Your goal
Return the data word for word. Pictures are to be omitted.

------ Data for this exercise

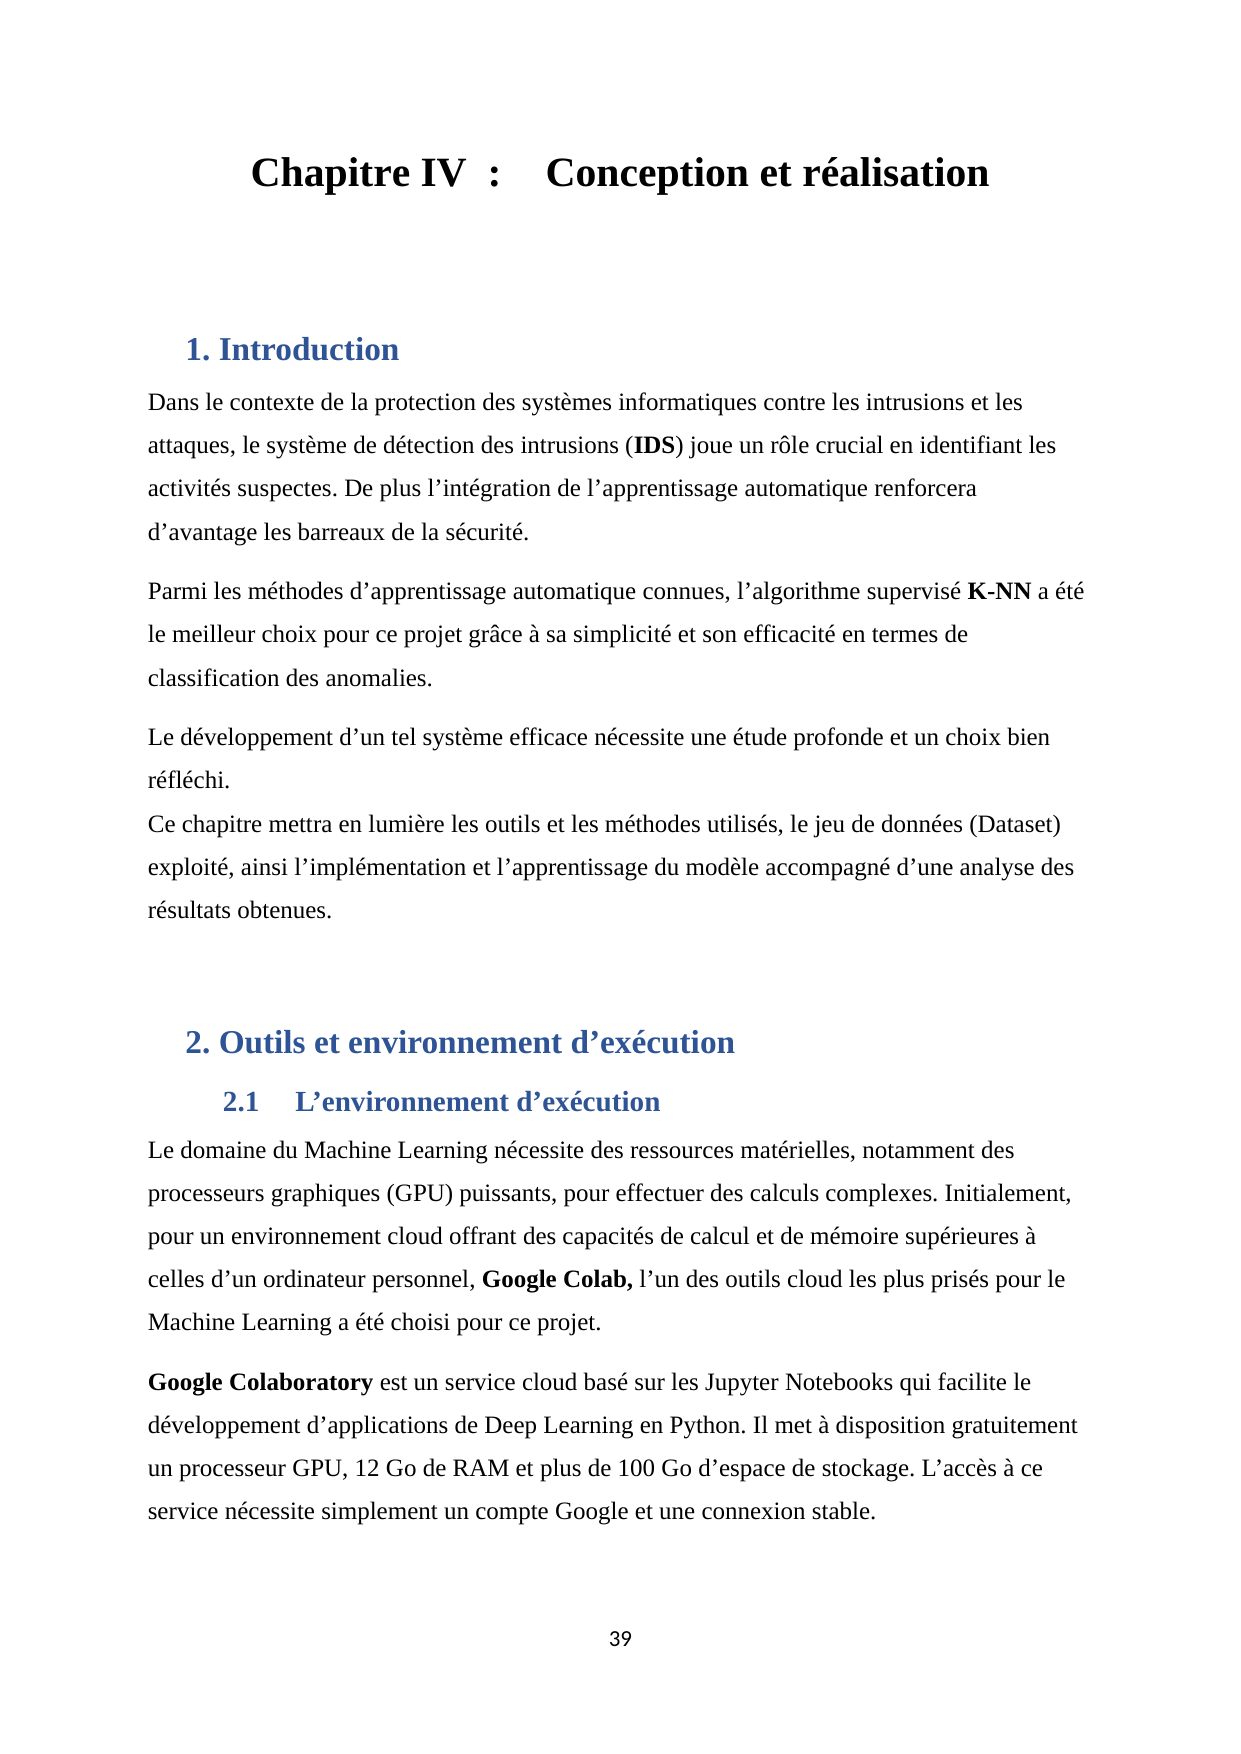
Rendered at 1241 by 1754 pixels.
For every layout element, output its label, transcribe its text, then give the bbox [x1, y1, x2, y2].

text Parmi les méthodes d’apprentissage automatique connues, l’algorithme supervisé K-NN a été le meilleur choix pour ce projet grâce à sa simplicité et son efficacité en termes de classification des anomalies. [148, 576, 1093, 691]
text Dans le contexte de la protection des systèmes informatiques contre les intrusions et les attaques, le système de détection des intrusions (IDS) joue un rôle crucial en identifiant les activités suspectes. De plus l’intégration de l’apprentissage automatique renforcera d’avantage les barreaux de la sécurité. [148, 387, 1093, 545]
title Conception et réalisation [148, 148, 1093, 196]
subtitle Introduction [185, 330, 1093, 368]
subtitle Outils et environnement d’exécution [185, 1023, 1093, 1061]
subtitle L’environnement d’exécution [223, 1084, 1093, 1118]
text Google Colaboratory est un service cloud basé sur les Jupyter Notebooks qui facilite le développement d’applications de Deep Learning en Python. Il met à disposition gratuitement un processeur GPU, 12 Go de RAM et plus de 100 Go d’espace de stockage. L’accès à ce service nécessite simplement un compte Google et une connexion stable. [148, 1367, 1093, 1525]
text Le domaine du Machine Learning nécessite des ressources matérielles, notamment des processeurs graphiques (GPU) puissants, pour effectuer des calculs complexes. Initialement, pour un environnement cloud offrant des capacités de calcul et de mémoire supérieures à celles d’un ordinateur personnel, Google Colab, l’un des outils cloud les plus prisés pour le Machine Learning a été choisi pour ce projet. [148, 1135, 1093, 1336]
text Le développement d’un tel système efficace nécessite une étude profonde et un choix bien réfléchi. Ce chapitre mettra en lumière les outils et les méthodes utilisés, le jeu de données (Dataset) exploité, ainsi l’implémentation et l’apprentissage du modèle accompagné d’une analyse des résultats obtenues. [148, 722, 1093, 924]
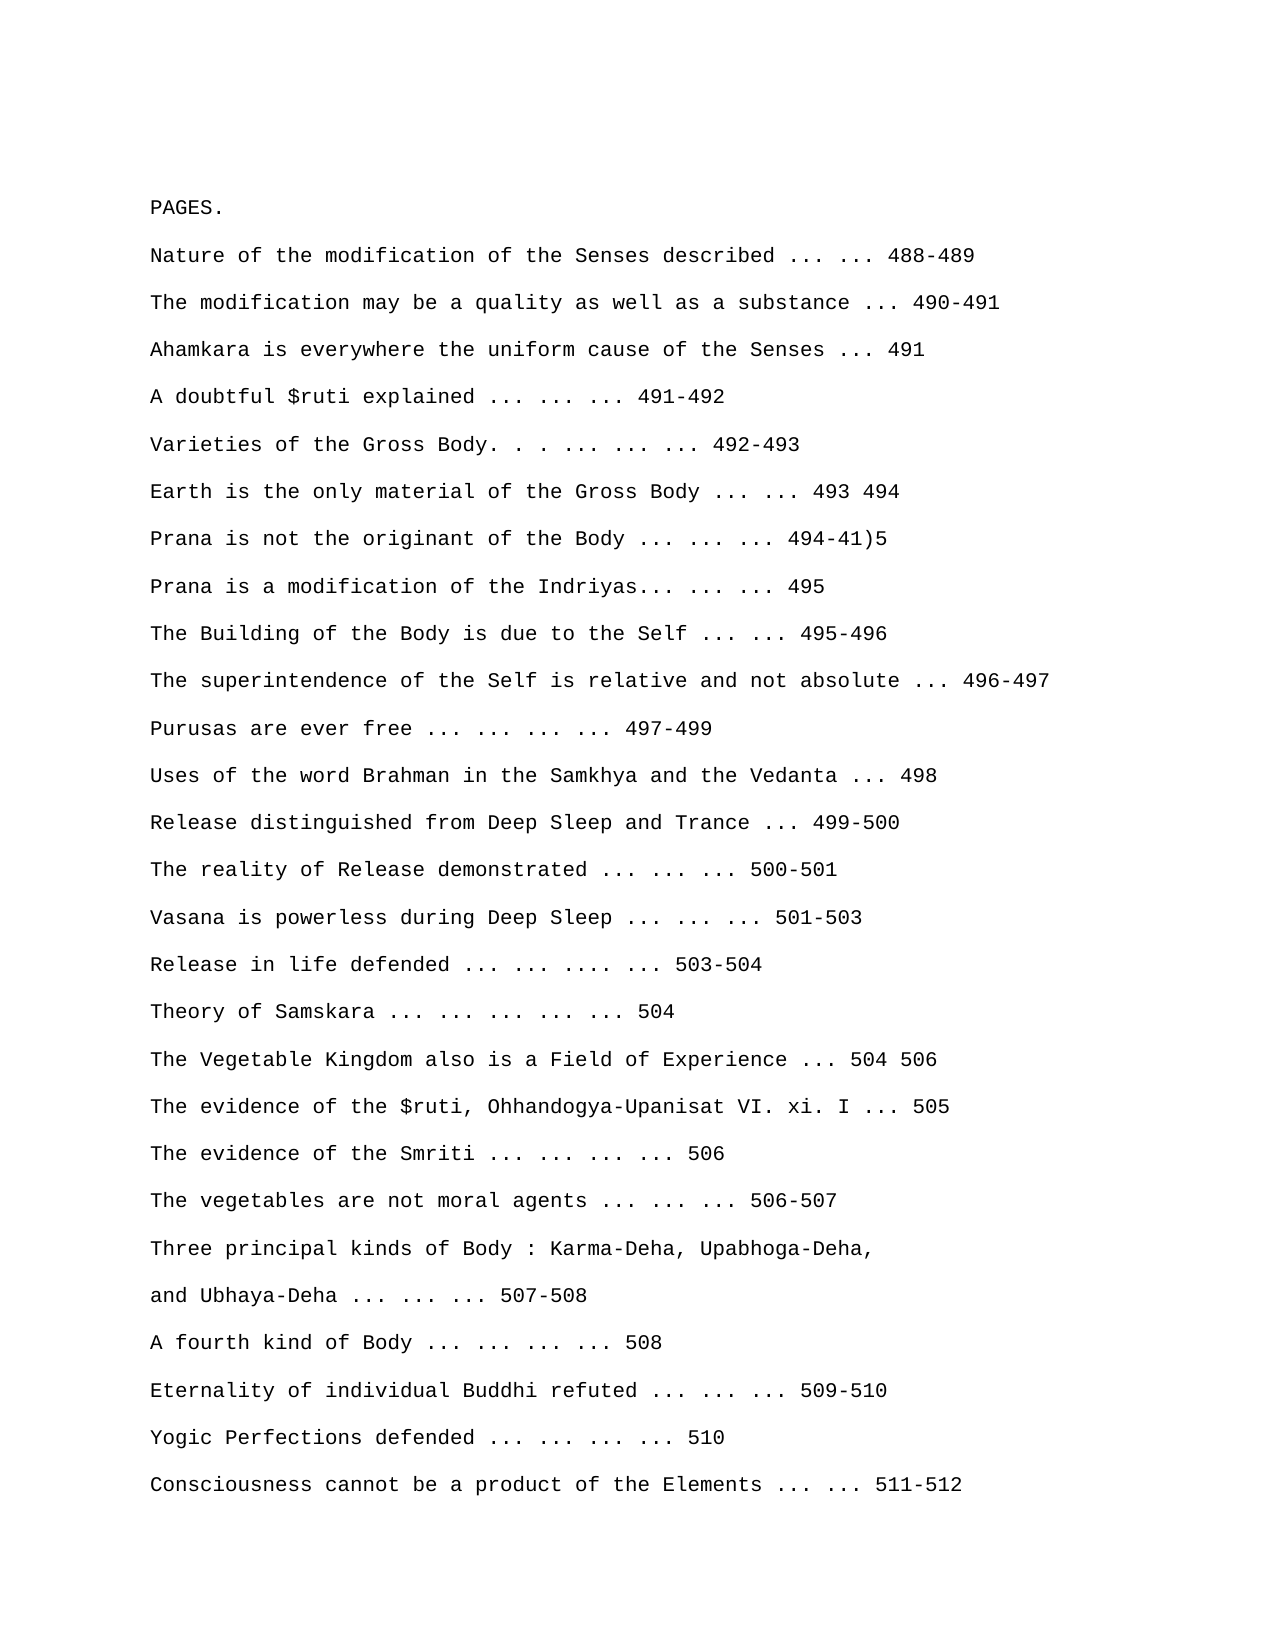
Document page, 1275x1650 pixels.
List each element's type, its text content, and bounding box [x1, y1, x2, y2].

text The evidence of the Smriti ... ... ... ... 506 [150, 1143, 1125, 1167]
text The Vegetable Kingdom also is a Field of Experience ... 504 506 [150, 1048, 1125, 1072]
text Prana is not the originant of the Body ... ... ... 494-41)5 [150, 528, 1125, 552]
text Yogic Perfections defended ... ... ... ... 510 [150, 1427, 1125, 1451]
text Nature of the modification of the Senses described ... ... 488-489 [150, 244, 1125, 268]
text Uses of the word Brahman in the Samkhya and the Vedanta ... 498 [150, 765, 1125, 788]
text A doubtful $ruti explained ... ... ... 491-492 [150, 386, 1125, 410]
text Consciousness cannot be a product of the Elements ... ... 511-512 [150, 1474, 1125, 1498]
text The evidence of the $ruti, Ohhandogya-Upanisat VI. xi. I ... 505 [150, 1096, 1125, 1119]
text Three principal kinds of Body : Karma-Deha, Upabhoga-Deha, [150, 1238, 1125, 1261]
text Release in life defended ... ... .... ... 503-504 [150, 954, 1125, 978]
text PAGES. [150, 197, 1125, 221]
text Theory of Samskara ... ... ... ... ... 504 [150, 1001, 1125, 1025]
text Vasana is powerless during Deep Sleep ... ... ... 501-503 [150, 907, 1125, 930]
text The superintendence of the Self is relative and not absolute ... 496-497 [150, 670, 1125, 694]
text Purusas are ever free ... ... ... ... 497-499 [150, 717, 1125, 741]
text Earth is the only material of the Gross Body ... ... 493 494 [150, 481, 1125, 505]
text A fourth kind of Body ... ... ... ... 508 [150, 1332, 1125, 1356]
text Prana is a modification of the Indriyas... ... ... 495 [150, 576, 1125, 599]
text The vegetables are not moral agents ... ... ... 506-507 [150, 1190, 1125, 1214]
text The reality of Release demonstrated ... ... ... 500-501 [150, 859, 1125, 883]
text Release distinguished from Deep Sleep and Trance ... 499-500 [150, 812, 1125, 836]
text Varieties of the Gross Body. . . ... ... ... 492-493 [150, 434, 1125, 457]
text Ahamkara is everywhere the uniform cause of the Senses ... 491 [150, 339, 1125, 363]
text Eternality of individual Buddhi refuted ... ... ... 509-510 [150, 1379, 1125, 1403]
text and Ubhaya-Deha ... ... ... 507-508 [150, 1285, 1125, 1309]
text The Building of the Body is due to the Self ... ... 495-496 [150, 623, 1125, 647]
text The modification may be a quality as well as a substance ... 490-491 [150, 292, 1125, 316]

------------

Task answer
Rendered at 1241 by 1754 pixels.
For every layout element, output its label, transcribe its text, then give the bbox [x1, y1, x2, y2].

text Parmi les méthodes d’apprentissage automatique connues, l’algorithme supervisé K-NN a été le meilleur choix pour ce projet grâce à sa simplicité et son efficacité en termes de classification des anomalies. [148, 576, 1093, 691]
text Dans le contexte de la protection des systèmes informatiques contre les intrusions et les attaques, le système de détection des intrusions (IDS) joue un rôle crucial en identifiant les activités suspectes. De plus l’intégration de l’apprentissage automatique renforcera d’avantage les barreaux de la sécurité. [148, 387, 1093, 545]
title Conception et réalisation [148, 148, 1093, 196]
subtitle Introduction [185, 330, 1093, 368]
subtitle Outils et environnement d’exécution [185, 1023, 1093, 1061]
subtitle L’environnement d’exécution [223, 1084, 1093, 1118]
text Google Colaboratory est un service cloud basé sur les Jupyter Notebooks qui facilite le développement d’applications de Deep Learning en Python. Il met à disposition gratuitement un processeur GPU, 12 Go de RAM et plus de 100 Go d’espace de stockage. L’accès à ce service nécessite simplement un compte Google et une connexion stable. [148, 1367, 1093, 1525]
text Le domaine du Machine Learning nécessite des ressources matérielles, notamment des processeurs graphiques (GPU) puissants, pour effectuer des calculs complexes. Initialement, pour un environnement cloud offrant des capacités de calcul et de mémoire supérieures à celles d’un ordinateur personnel, Google Colab, l’un des outils cloud les plus prisés pour le Machine Learning a été choisi pour ce projet. [148, 1135, 1093, 1336]
text Le développement d’un tel système efficace nécessite une étude profonde et un choix bien réfléchi. Ce chapitre mettra en lumière les outils et les méthodes utilisés, le jeu de données (Dataset) exploité, ainsi l’implémentation et l’apprentissage du modèle accompagné d’une analyse des résultats obtenues. [148, 722, 1093, 924]
Document page, 1275x1650 pixels.
List each element's type, its text content, and bounding box [x1, y1, x2, y2].

text The evidence of the Smriti ... ... ... ... 506 [150, 1143, 1125, 1167]
text The Vegetable Kingdom also is a Field of Experience ... 504 506 [150, 1048, 1125, 1072]
text Prana is not the originant of the Body ... ... ... 494-41)5 [150, 528, 1125, 552]
text Yogic Perfections defended ... ... ... ... 510 [150, 1427, 1125, 1451]
text Nature of the modification of the Senses described ... ... 488-489 [150, 244, 1125, 268]
text Uses of the word Brahman in the Samkhya and the Vedanta ... 498 [150, 765, 1125, 788]
text A doubtful $ruti explained ... ... ... 491-492 [150, 386, 1125, 410]
text Consciousness cannot be a product of the Elements ... ... 511-512 [150, 1474, 1125, 1498]
text The evidence of the $ruti, Ohhandogya-Upanisat VI. xi. I ... 505 [150, 1096, 1125, 1119]
text Three principal kinds of Body : Karma-Deha, Upabhoga-Deha, [150, 1238, 1125, 1261]
text Release in life defended ... ... .... ... 503-504 [150, 954, 1125, 978]
text PAGES. [150, 197, 1125, 221]
text Theory of Samskara ... ... ... ... ... 504 [150, 1001, 1125, 1025]
text Vasana is powerless during Deep Sleep ... ... ... 501-503 [150, 907, 1125, 930]
text The superintendence of the Self is relative and not absolute ... 496-497 [150, 670, 1125, 694]
text Purusas are ever free ... ... ... ... 497-499 [150, 717, 1125, 741]
text Earth is the only material of the Gross Body ... ... 493 494 [150, 481, 1125, 505]
text A fourth kind of Body ... ... ... ... 508 [150, 1332, 1125, 1356]
text Prana is a modification of the Indriyas... ... ... 495 [150, 576, 1125, 599]
text The vegetables are not moral agents ... ... ... 506-507 [150, 1190, 1125, 1214]
text The reality of Release demonstrated ... ... ... 500-501 [150, 859, 1125, 883]
text Release distinguished from Deep Sleep and Trance ... 499-500 [150, 812, 1125, 836]
text Varieties of the Gross Body. . . ... ... ... 492-493 [150, 434, 1125, 457]
text Ahamkara is everywhere the uniform cause of the Senses ... 491 [150, 339, 1125, 363]
text Eternality of individual Buddhi refuted ... ... ... 509-510 [150, 1379, 1125, 1403]
text and Ubhaya-Deha ... ... ... 507-508 [150, 1285, 1125, 1309]
text The Building of the Body is due to the Self ... ... 495-496 [150, 623, 1125, 647]
text The modification may be a quality as well as a substance ... 490-491 [150, 292, 1125, 316]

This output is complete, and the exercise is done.